A 300-year old mystery in spelean history may recently have been solved. In September 1700, the French fur-trader Pierre-Charles Le Sueur reported saltpeter caves along the shores of Lake Pepin, a widening of the Mississippi River, in what is now Minnesota. This is the earliest record of cave saltpeter in the United States. Although these caves have been a topic of discussion at major saltpeter symposia, no one has actually searched for them, to the best of our knowledge. In 2004, small, narrow, crevice caves were identified in Ordovician-age Oneota dolomite outcrops along the river bluffs in Goodhue County, Minnesota. The caves match Le Sueur’s description as well as could be expected given several centuries of slope-wasting processes. While Le Sueur’s journal suggests that he found actual saltpeter, rather than “petre dirt,” no efflorescent salts were seen in the caves. But analyses of floor sediments from these caves and others along the bluffs on both sides of the Mississippi River reveal nitrate concentrations up to over one weight percent—comparable to those of Mammoth Cave.

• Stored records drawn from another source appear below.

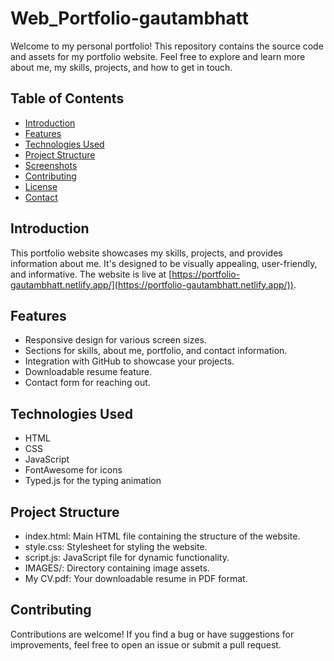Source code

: # Web_Portfolio-gautambhatt

Welcome to my personal portfolio! This repository contains the source code and assets for my portfolio website. Feel free to explore and learn more about me, my skills, projects, and how to get in touch.

## Table of Contents
- [Introduction](#introduction)
- [Features](#features)
- [Technologies Used](#technologies-used)
- [Project Structure](#project-structure)
- [Screenshots](#screenshots)
- [Contributing](#contributing)
- [License](#license)
- [Contact](#contact)

## Introduction

This portfolio website showcases my skills, projects, and provides information about me. It's designed to be visually appealing, user-friendly, and informative. The website is live at [https://portfolio-gautambhatt.netlify.app/](https://portfolio-gautambhatt.netlify.app/)).

## Features

- Responsive design for various screen sizes.
- Sections for skills, about me, portfolio, and contact information.
- Integration with GitHub to showcase your projects.
- Downloadable resume feature.
- Contact form for reaching out.

## Technologies Used
 
- HTML
- CSS
- JavaScript
- FontAwesome for icons
- Typed.js for the typing animation

## Project Structure

- index.html: Main HTML file containing the structure of the website.
- style.css: Stylesheet for styling the website.
- script.js: JavaScript file for dynamic functionality.
- IMAGES/: Directory containing image assets.
- My CV.pdf: Your downloadable resume in PDF format.

## Contributing

Contributions are welcome! If you find a bug or have suggestions for improvements, feel free to open an issue or submit a pull request.

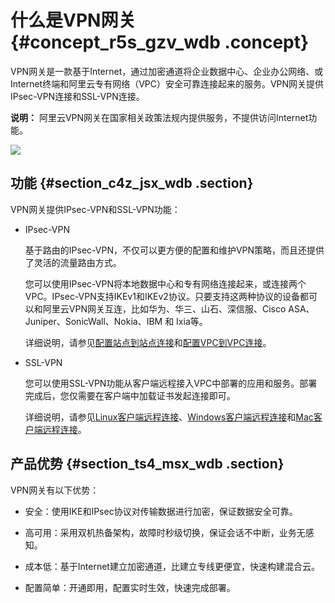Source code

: # 什么是VPN网关 {#concept_r5s_gzv_wdb .concept}

VPN网关是一款基于Internet，通过加密通道将企业数据中心、企业办公网络、或Internet终端和阿里云专有网络（VPC）安全可靠连接起来的服务。VPN网关提供IPsec-VPN连接和SSL-VPN连接。

**说明：** 阿里云VPN网关在国家相关政策法规内提供服务，不提供访问Internet功能。

![](http://static-aliyun-doc.oss-cn-hangzhou.aliyuncs.com/assets/img/13431/15571288163233_zh-CN.png)

## 功能 {#section_c4z_jsx_wdb .section}

VPN网关提供IPsec-VPN和SSL-VPN功能：

-   IPsec-VPN

    基于路由的IPsec-VPN，不仅可以更方便的配置和维护VPN策略，而且还提供了灵活的流量路由方式。

    您可以使用IPsec-VPN将本地数据中心和专有网络连接起来，或连接两个VPC。IPsec-VPN支持IKEv1和IKEv2协议。只要支持这两种协议的设备都可以和阿里云VPN网关互连，比如华为、华三、山石、深信服、Cisco ASA、Juniper、SonicWall、Nokia、IBM 和 Ixia等。

    详细说明，请参见[配置站点到站点连接](../../../../cn.zh-CN/IPsec-VPN入门/建立站点到站点连接.md#)和[配置VPC到VPC连接](../../../../cn.zh-CN/用户指南/配置IPsec-VPN/配置VPC到VPC连接.md#)。

-   SSL-VPN

    您可以使用SSL-VPN功能从客户端远程接入VPC中部署的应用和服务。部署完成后，您仅需要在客户端中加载证书发起连接即可。

    详细说明，请参见[Linux客户端远程连接](../../../../cn.zh-CN/SSL-VPN入门/Linux客户端远程连接.md#)、[Windows客户端远程连接](../../../../cn.zh-CN/SSL-VPN入门/Windows客户端远程连接.md#)和[Mac客户端远程连接](../../../../cn.zh-CN/SSL-VPN入门/Mac客户端远程连接.md#)。


## 产品优势 {#section_ts4_msx_wdb .section}

VPN网关有以下优势：

-   安全：使用IKE和IPsec协议对传输数据进行加密，保证数据安全可靠。

-   高可用：采用双机热备架构，故障时秒级切换，保证会话不中断，业务无感知。

-   成本低：基于Internet建立加密通道，比建立专线更便宜，快速构建混合云。

-   配置简单：开通即用，配置实时生效，快速完成部署。



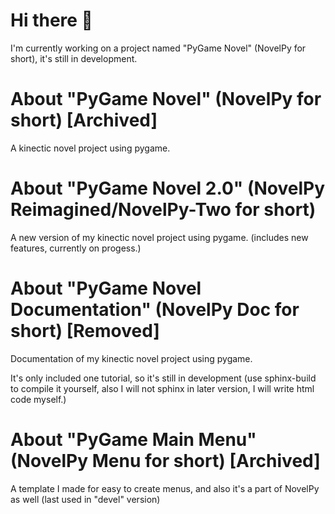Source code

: # Hi there 👋

I'm currently working on a project named "PyGame Novel" (NovelPy for short), it's still in development.

# About "PyGame Novel" (NovelPy for short) [Archived]

A kinectic novel project using pygame.

# About "PyGame Novel 2.0" (NovelPy Reimagined/NovelPy-Two for short)

A new version of my kinectic novel project using pygame. (includes new features, currently on progess.)

# About "PyGame Novel Documentation" (NovelPy Doc for short) [Removed]

Documentation of my kinectic novel project using pygame.

It's only included one tutorial, so it's still in development (use sphinx-build to compile it yourself, also I will not sphinx in later version, I will write html code myself.)

#  About "PyGame Main Menu" (NovelPy Menu for short) [Archived]

A template I made for easy to create menus, and also it's a part of NovelPy as well (last used in "devel" version)
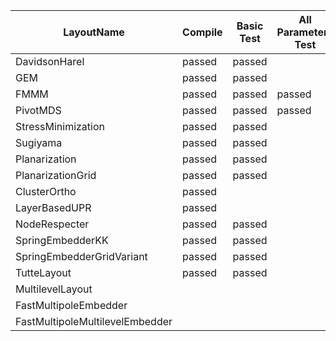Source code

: | LayoutName                      | Compile | Basic Test | All Parameters Test |
| ------------------------------- | ------- | ---------- | ------------------- |
| DavidsonHarel                   | passed  | passed     |                     |
| GEM                             | passed  | passed     |                     |
| FMMM                            | passed  | passed     | passed              |
| PivotMDS                        | passed  | passed     | passed              |
| StressMinimization              | passed  | passed     |                     |
| Sugiyama                        | passed  | passed     |                     |
| Planarization                   | passed  | passed     |                     |
| PlanarizationGrid               | passed  | passed     |                     |
| ClusterOrtho                    | passed  |            |                     |
| LayerBasedUPR                   | passed  |            |                     |
| NodeRespecter                   | passed  | passed     |                     |
| SpringEmbedderKK                | passed  | passed     |                     |
| SpringEmbedderGridVariant       | passed  | passed     |                     |
| TutteLayout                     | passed  | passed     |                     |
| MultilevelLayout                |         |            |                     |
| FastMultipoleEmbedder           |         |            |                     |
| FastMultipoleMultilevelEmbedder |         |            |                     |
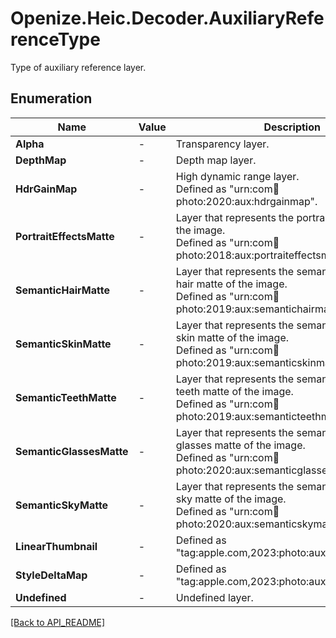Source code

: # Openize.Heic.Decoder.AuxiliaryReferenceType

Type of auxiliary reference layer.

## Enumeration

Name | Value | Description | Notes
------------ | ------------- | ------------- | -------------
**Alpha** | - | Transparency layer. | 
**DepthMap** | - | Depth map layer. | 
**HdrGainMap** | - | High dynamic range layer.<br />Defined as "urn:com:apple:photo:2020:aux:hdrgainmap". | 
**PortraitEffectsMatte** | - | Layer that represents the portrait effects matte of the image.<br />Defined as "urn:com:apple:photo:2018:aux:portraiteffectsmatte". | 
**SemanticHairMatte** | - | Layer that represents the semantic segmentation hair matte of the image.<br />Defined as "urn:com:apple:photo:2019:aux:semantichairmatte". | 
**SemanticSkinMatte** | - | Layer that represents the semantic segmentation skin matte of the image.<br />Defined as "urn:com:apple:photo:2019:aux:semanticskinmatte". | 
**SemanticTeethMatte** | - | Layer that represents the semantic segmentation teeth matte of the image.<br />Defined as "urn:com:apple:photo:2019:aux:semanticteethmatte". | 
**SemanticGlassesMatte** | - | Layer that represents the semantic segmentation glasses matte of the image.<br />Defined as "urn:com:apple:photo:2020:aux:semanticglassesmatte". | 
**SemanticSkyMatte** | - | Layer that represents the semantic segmentation sky matte of the image.<br />Defined as "urn:com:apple:photo:2020:aux:semanticskymatte". | 
**LinearThumbnail** | - | Defined as "tag:apple.com,2023:photo:aux:linearthumbnail". | 
**StyleDeltaMap** | - | Defined as "tag:apple.com,2023:photo:aux:styledeltamap". | 
**Undefined** | - | Undefined layer. | 

[[Back to API_README]](API_README.md)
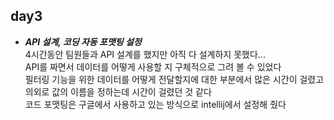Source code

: ## day3

- ***API 설계, 코딩 자동 포맷팅 설정***<br>
4시간동안 팀원들과 API 설계를 했지만 아직 다 설계하지 못했다...<br>
API를 짜면서 데이터를 어떻게 사용할 지 구체적으로 그려 볼 수 있었다<br>
필터링 기능을 위한 데이터를 어떻게 전달할지에 대한 부분에서 많은 시간이 걸렸고 <br>
의외로 값의 이름을 정하는데 시간이 걸렸던 것 같다<br>
코드 포맷팅은 구글에서 사용하고 있는 방식으로 intellij에서 설정해 줬다
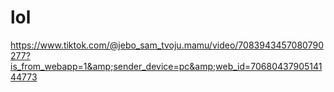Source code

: # lol
https://www.tiktok.com/@jebo_sam_tvoju.mamu/video/7083943457080790277?is_from_webapp=1&amp;sender_device=pc&amp;web_id=7068043790514144773
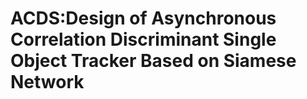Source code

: # ACDS:Design of Asynchronous Correlation Discriminant Single Object Tracker Based on Siamese Network
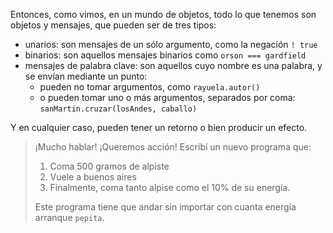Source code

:Entonces, como vimos, en un mundo de objetos, todo lo que tenemos son objetos y mensajes, que pueden ser de tres tipos: 

* unarios: son mensajes de un sólo argumento, como la negación `! true`
* binarios: son aquellos mensajes binarios como `orson === gardfield`
* mensajes de palabra clave: son aquellos cuyo nombre es una palabra, y se envían mediante un punto:
  * pueden no tomar argumentos, como `rayuela.autor()`
  * o pueden tomar uno o más argumentos, separados por coma: `sanMartin.cruzar(losAndes, caballo)`

Y en cualquier caso, pueden tener un retorno o bien producir un efecto. 

> ¡Mucho hablar! ¡Queremos acción! Escribí un nuevo programa que:
>  
> 1. Coma 500 gramos de alpiste
> 1. Vuele a buenos aires
> 1. Finalmente, coma tanto alpise como el 10% de su energía. 
> 
> Este programa tiene que andar sin importar con cuanta energía arranque `pepita`.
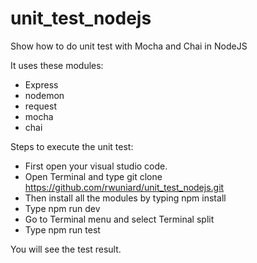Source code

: # unit_test_nodejs
Show how to do unit test with Mocha and Chai in NodeJS

It uses these modules:
- Express
- nodemon 
- request
- mocha
- chai

Steps to execute the unit test:
- First open your visual studio code.
- Open Terminal and type git clone https://github.com/rwuniard/unit_test_nodejs.git
- Then install all the modules by typing npm install
- Type npm run dev
- Go to Terminal menu and select Terminal split
- Type npm run test

You will see the test result.


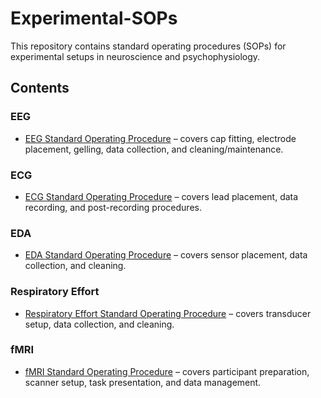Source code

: # Experimental-SOPs
This repository contains standard operating procedures (SOPs) for experimental setups in neuroscience and psychophysiology.

## Contents

### EEG
- [EEG Standard Operating Procedure](EEG/EEG_SOP.md) – covers cap fitting, electrode placement, gelling, data collection, and cleaning/maintenance.

### ECG
- [ECG Standard Operating Procedure](ECG/ECG_SOP.md) – covers lead placement, data recording, and post-recording procedures.

### EDA
- [EDA Standard Operating Procedure](EDA/EDA_SOP.md) – covers sensor placement, data collection, and cleaning.

### Respiratory Effort
- [Respiratory Effort Standard Operating Procedure](Respiratory_Effort/RespiratoryEffort_SOP.md) – covers transducer setup, data collection, and cleaning.

### fMRI
- [fMRI Standard Operating Procedure](fMRI/fMRI_SOP.md) – covers participant preparation, scanner setup, task presentation, and data management.

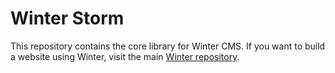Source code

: Winter Storm
=======

This repository contains the core library for Winter CMS. If you want to build a website using Winter, visit the main [Winter repository](http://github.com/wintercms/winter).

History of Early Ownership and Passage Naming in Grand Caverns, Virginia

Craig Hindman
7600 Pindell School Rd., Fulton, MD  20759
ctider@us.ibm.com

Grand Caverns, in Virginia’s Shenandoah Valley, was known as Amonds Cave when it was discovered by Bernet Weyer on Mathias Amond’s property in 1804.  The cave was commercialized in 1806 and has been operating ever since under a variety of names, including Weyers Cave and Grottoes of the Shenandoah.  The cave was modified for trail improvements over the years, but most of the current commercial trail was in place by 1808.  The cave’s formations and rooms have had a variety of names over the years.  Early names were based on parts of a house (the Ballroom and Balcony) and some features were named for political figures (Washington and Jefferson Halls) or religious figures (Solomon’s Hall).  The names of the features have varied over time based on the cave owner’s whim and, perhaps, political correctness.